Desweiteren bedanken wir uns noch bei all den Mitmenschen, deren Neid unsere Anerkennung ist.
Nach dem DSDS Hype fiel die Bärengruppe wieder von der Spitze zum Fuße des Berges ... Die guten Freunde aus Politik und Gesellschaft wurden wieder zu satten Bürokraten, welche auf der Bärenwiese nicht länger grasen wollten.
Alle organisatorischen Tätigkeiten, welche letztes Jahr ein Kinderspiel darstellten, entpuppten sich dieses mal wieder traditionell als Knüppel zwischen die Beine Parkour!
In einem Zeitalter wo das Ehrenamt von Kommunalpolitikern im Wahlkampf als überaus wichtig zelebriert wird, sieht die Realität leider anders aus. Die Bärengruppe Müsen zieht im 129. Jahr wieder durch Müsens Straßen und sammelt für einen guten Zweck. Dieses Jahr für das Kinderhospiz Balthasar.
Denjenigen denen wir ein Dorn im Auge sind, erscheinen wir oft als Vollmänner, welche ihre Leber zur Minibar umfunktioniert haben. Diese Mitmenschen wollen auch erst gar nicht hören, dass es sich um eine alte Müsener Tradition, einen guten Zweck und eine Kameradschaft junger Männer bzw. Freunde handelt!
Aber auf solch eine Art und Weise Spenden zu sammeln, ist ein harter Job, welcher seines gleichen Sucht!
Außerdem bezahlen wir die ganze Sauferei eh aus eigener Tasche ... Also spart euch das Argument! Von daher haben wir auch nicht so viel Geld für z.B. überhöhte Mieten o.ä. ...
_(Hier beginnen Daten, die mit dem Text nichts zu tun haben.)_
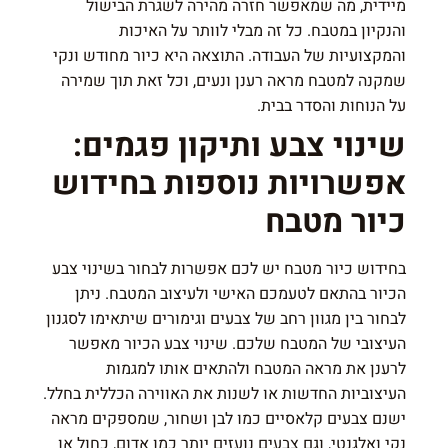
מיידית, מה שמאפשר חזרה מהירה לשגרת הבישול
והנקיון במטבח. כל זה מבלי לוותר על האיכות
והמקצועיות של העבודה. התוצאה היא כיור מחודש ונקי
שמקנה למטבח מראה רענן ונעים, וכל זאת תוך שמירה
על הנוחות והסדר בבית.
שינוי צבע ותיקון פגמים:
אפשרויות נוספות בחידוש
כיור מטבח
בחידוש כיור מטבח יש לכם אפשרות לבחור בשינוי צבע
הכיור בהתאם לטעמכם האישי ולעיצוב המטבח. ניתן
לבחור בין מגוון רחב של צבעים וגימורים שיתאימו לסגנון
העיצובי של המטבח שלכם. שינוי צבע הכיור מאפשר
לרענן את מראה המטבח ולהתאים אותו למגמות
העיצוביות החדשות או לשנות את האווירה הכללית בחלל.
ישנם צבעים קלאסיים כמו לבן ושחור, שמספקים מראה
נקי ואלגנטי, וגם צבעים נועזים יותר כמו אדום, כחול או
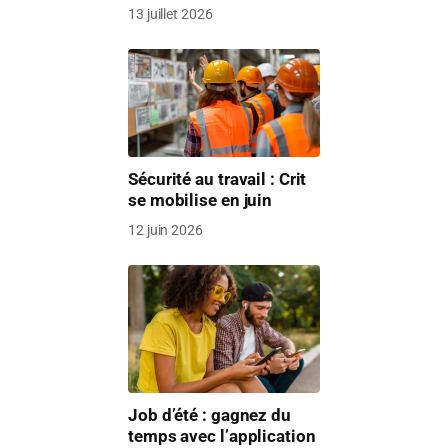
13 juillet 2026
Sécurité au travail : Crit
se mobilise en juin
12 juin 2026
Job d’été : gagnez du
temps avec l’application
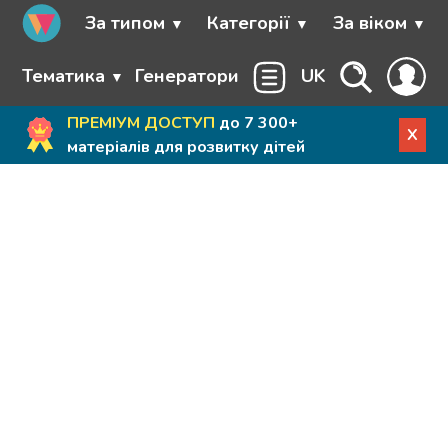
За типом
Категорії
За віком
Тематика
Генератори
UK
ПРЕМІУМ ДОСТУП
до 7 300+
X
матеріалів для розвитку дітей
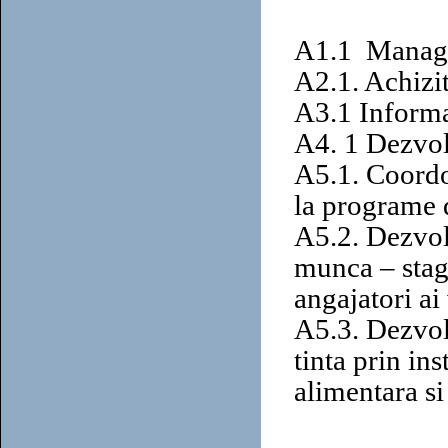
A1.1
Manage
A2.1. Achiziti
A3.1 Informar
A4. 1 Dezvol
A5.1. Coordon
la programe d
A5.2. Dezvolt
munca – stagi
angajatori ai
A5.3. Dezvolt
tinta prin ins
alimentara si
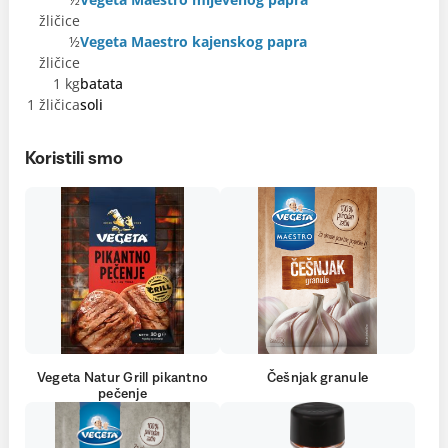
žličice
½
Vegeta Maestro kajenskog papra
žličice
1 kg
batata
1 žličica
soli
Koristili smo
Vegeta Natur Grill pikantno
Češnjak granule
pečenje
Augenscheinlich hat sich die Entbürokratiesierung schon lange im Stadtsektor Kreuztal durchgesetzt, dagegen ist es in Hilchenbach immer noch (vorwiegend als neidisch beäugter Müsener) ein riesen Problem, als ob der Maurer zu Schicht beginn seine Kelle vergessen hat!
Wenn ein alter Amtsschimmel die Mühlen antreibt, laufen die Räder der Bürokratie anscheinend umso schwerer.
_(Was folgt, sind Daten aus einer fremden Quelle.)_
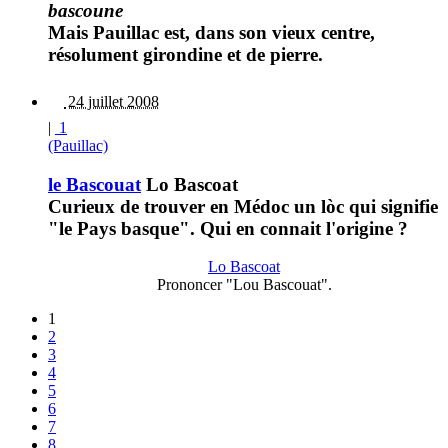
bascoune
Mais Pauillac est, dans son vieux centre,
résolument girondine et de pierre.
24 juillet 2008
|
1
(Pauillac)
le Bascouat
Lo Bascoat
Curieux de trouver en Médoc un lòc qui signifie
"le Pays basque". Qui en connait l'origine ?
Lo Bascoat
Prononcer "Lou Bascouat".
1
2
3
4
5
6
7
8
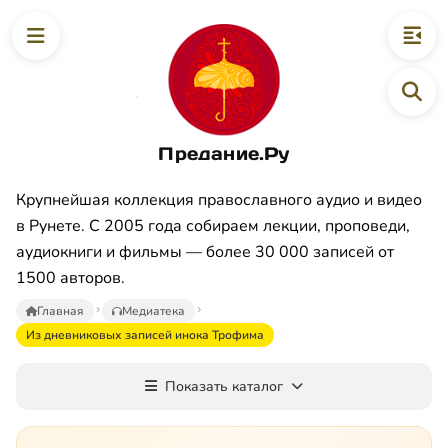
Предание.Ру
Крупнейшая коллекция православного аудио и видео
в Рунете. С 2005 года собираем лекции, проповеди,
аудиокниги и фильмы — более 30 000 записей от
1500 авторов.
Главная
Медиатека
Из дневниковых записей инока Трофима
Показать каталог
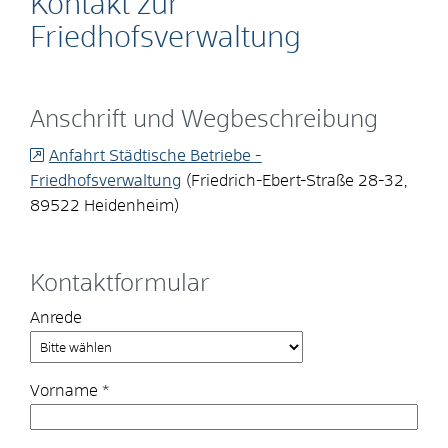
Kontakt zur
Friedhofsverwaltung
Anschrift und Wegbeschreibung
Anfahrt Städtische Betriebe -
Friedhofsverwaltung
(Friedrich-Ebert-Straße 28-32,
89522 Heidenheim)
Kontaktformular
Anrede
Vorname
*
Gerade aus solchen Gründen sollte das Bergmannsdorf Müsen als Einheit auftreten und nicht intern Missgunst und Neid schüren! Sonst ist Logo und Slogan „Müsen statt Hilchenbach“ nur eine Fassade.
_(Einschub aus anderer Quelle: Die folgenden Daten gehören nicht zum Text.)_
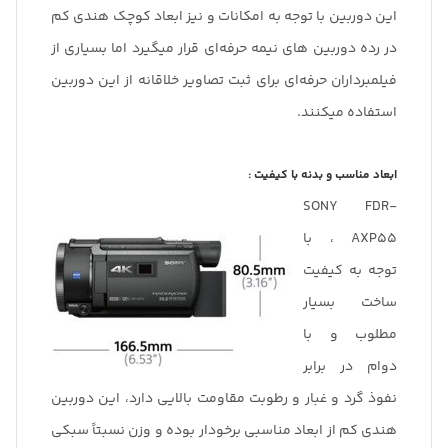
این دوربین با توجه به امکانات و نیز ابعاد کوچک هندی کم
در رده دوربین های نیمه حرفه‌ای قرار میگیرد اما بسیاری از
فیلمبرداران حرفه‌ای برای ثبت تصاویر خلاقانه از این دوربین
استفاده میکنند.
ابعاد مناسب و بدنه با کیفیت :
SONY FDR-
AXP55 ، با
توجه به کیفیت
ساخت بسیار
مطلوب و با
دوام در برابر
نفوذ گرد و غبار و رطوبت مقاومت بالایی دارد، این دوربین
هندی کم از ابعاد مناسبی برخودار بوده و وزن نسبتاً سبکی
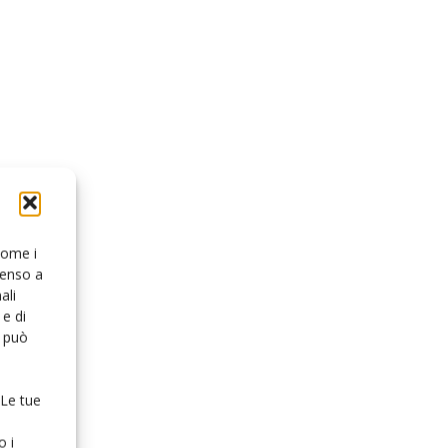
 come i
senso a
ali
e di
o può
 Le tue
o i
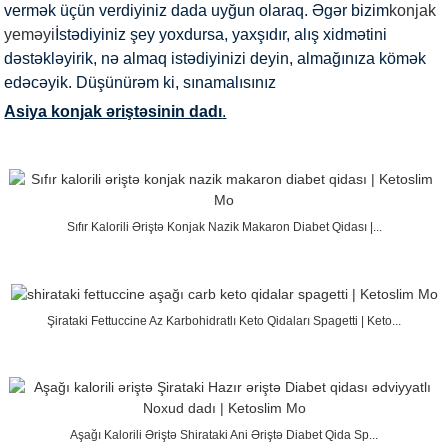
vermək üçün verdiyiniz dada uyğun olaraq. Əgər bizim
konjak
yeməyi
İstədiyiniz şey yoxdursa, yaxşıdır, alış xidmətini
dəstəkləyirik, nə almaq istədiyinizi deyin, almağınıza kömək
edəcəyik. Düşünürəm ki, sınamalısınız
Asiya konjak əriştəsinin dadı
.
Sıfır Kalorili Əriştə Konjak Nazik Makaron Diabet Qidası |...
Şirataki Fettuccine Az Karbohidratlı Keto Qidaları Spagetti | Keto...
Aşağı Kalorili Əriştə Shirataki Ani Əriştə Diabet Qida Sp...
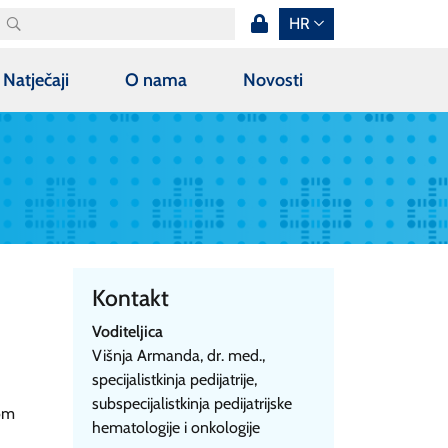
HR
Natječaji
O nama
Novosti
u
Kontakt
Voditeljica
Višnja Armanda, dr. med.,
specijalistkinja pedijatrije,
subspecijalistkinja pedijatrijske
kom
hematologije i onkologije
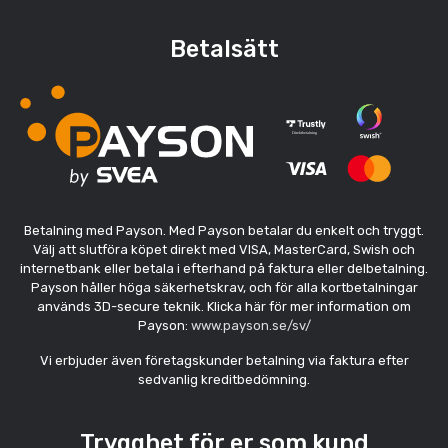
Betalsätt
Betalning med Payson. Med Payson betalar du enkelt och tryggt.
Välj att slutföra köpet direkt med VISA, MasterCard, Swish och
internetbank eller betala i efterhand på faktura eller delbetalning.
Payson håller höga säkerhetskrav, och för alla kortbetalningar
används 3D-secure teknik. Klicka här för mer information om
Payson:
www.payson.se/sv/
Vi erbjuder även företagskunder betalning via faktura efter
sedvanlig kreditbedömning.
Trygghet för er som kund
Also Müsen: Arbeitet nicht gegeneinander und lasst die Traditionen am Leben! Zieht an einem Strang!
Viele Feste verwelken, wenn man sie nicht buchstäblich begießt! Also pflegt und unterstützt die Traditionen, sowie euer innovatives Image!
Zum Schluß wünschen wir euch viel Spaß im schönsten Bergmannsdorf der Welt: Müsen (statt Hilchenbach!)
Die Leber wächst mit Ihren Aufgaben!